And the limitations of Euclidean space for hierarchical data.
Note: This is a compilation of blocks of texts and images gathered from around the internet that I found informative and useful. Sources are listed at the bottom. Thanks to Maria who helped clarify some things.
Grade school mathematics is taught using Euclidean geometry. This assumes Euclid’s axioms (The Elements, 300 BC):
However, the "Parallel Postulate" was a source of debate for centuries:
5. If two lines are drawn which intersect a third in such a way that the sum of the inner angles on one side is less than two Right Angles, then the two lines inevitably must intersect each other on that side if extended far enough.

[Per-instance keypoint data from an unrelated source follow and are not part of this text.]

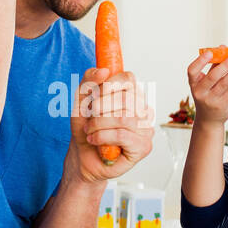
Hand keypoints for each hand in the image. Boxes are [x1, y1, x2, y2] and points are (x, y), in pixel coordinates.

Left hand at [66, 68, 153, 182]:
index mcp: (131, 96)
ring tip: (89, 130)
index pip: (129, 79)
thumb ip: (89, 81)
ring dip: (98, 123)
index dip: (110, 84)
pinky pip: (122, 135)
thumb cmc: (86, 129)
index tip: (94, 94)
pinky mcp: (143, 146)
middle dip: (100, 107)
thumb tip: (104, 70)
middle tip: (89, 116)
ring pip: (123, 118)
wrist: (82, 156)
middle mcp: (143, 110)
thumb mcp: (81, 101)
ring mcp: (146, 129)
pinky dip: (102, 136)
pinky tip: (94, 140)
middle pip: (126, 98)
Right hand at [186, 50, 227, 124]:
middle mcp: (200, 92)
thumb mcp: (206, 82)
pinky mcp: (222, 105)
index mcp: (193, 84)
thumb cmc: (207, 94)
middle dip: (225, 65)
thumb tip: (223, 48)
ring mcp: (210, 100)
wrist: (208, 119)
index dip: (200, 61)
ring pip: (225, 83)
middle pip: (212, 76)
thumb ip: (214, 65)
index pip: (192, 71)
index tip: (210, 52)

More recently rephrased as Playfair's axiom: In a plane, given a line and a point not on it, at most one line parallel to the given line can be drawn through the point. Attempts to prove it failed because it need not hold true in all cases — leading to the discovery of hyperbolic geometry.
Hyperbolic surfaces can be found in nature. Two common examples are sea slugs (Figure 1) and lettuce (Figure 2). Their wavy structure indicates constant negative curvature, whereas a Euclidean surface has zero curvature and a sphere has positive curvature.
Gaussian curvature measures how a geometric object deviates from a flat plane. Figure 4 shows how a triangle behaves differently on differently curved surfaces.
In hyperbolic geometry, for any given line R and point P not on R, there are at least two distinct lines through P that do not intersect R.
The Poincaré disc model represents hyperbolic space as an open disk where space gets infinitely more “dense” as we approach the boundary. Thus, the shortest paths (geodesics) are curved arcs perpendicular to the boundary.
Figures 7 & 8: Visualizing the density increase toward the boundary.
A few notable points:
Hyperbolic space is relatively easy to tessellate compared to Euclidean space. M. C. Escher used this to depict infinity in a finite space, inspired by the geometer H. S. M. Coxeter.
Consider a tree with branching factor $b$. The number of nodes grows exponentially with level $l$. In 2D Euclidean space, leaf nodes quickly get squeezed at the edge because we don't have enough "room" — circumference only grows linearly.
Hyperbolic space matches the exponential growth of trees perfectly. The "distance" between points grows exponentially as we move toward the edge, eliminating the crowding effect.
The hyperbolic distance formula is:
$$d_{p}(\mathbf{x}, \mathbf{y})=\operatorname{arcosh}\left(1+2 \frac{\|\mathbf{x}-\mathbf{y}\|^{2}}{\left(1-\|\mathbf{x}\|^{2}\right)\left(1-\|\mathbf{y}\|^{2}\right)}\right)$$
We can’t exactly achieve the graph distance in hyperbolic space, but we can get arbitrarily close! The tradeoff is that we have to push the points increasingly close to the edge of the disk.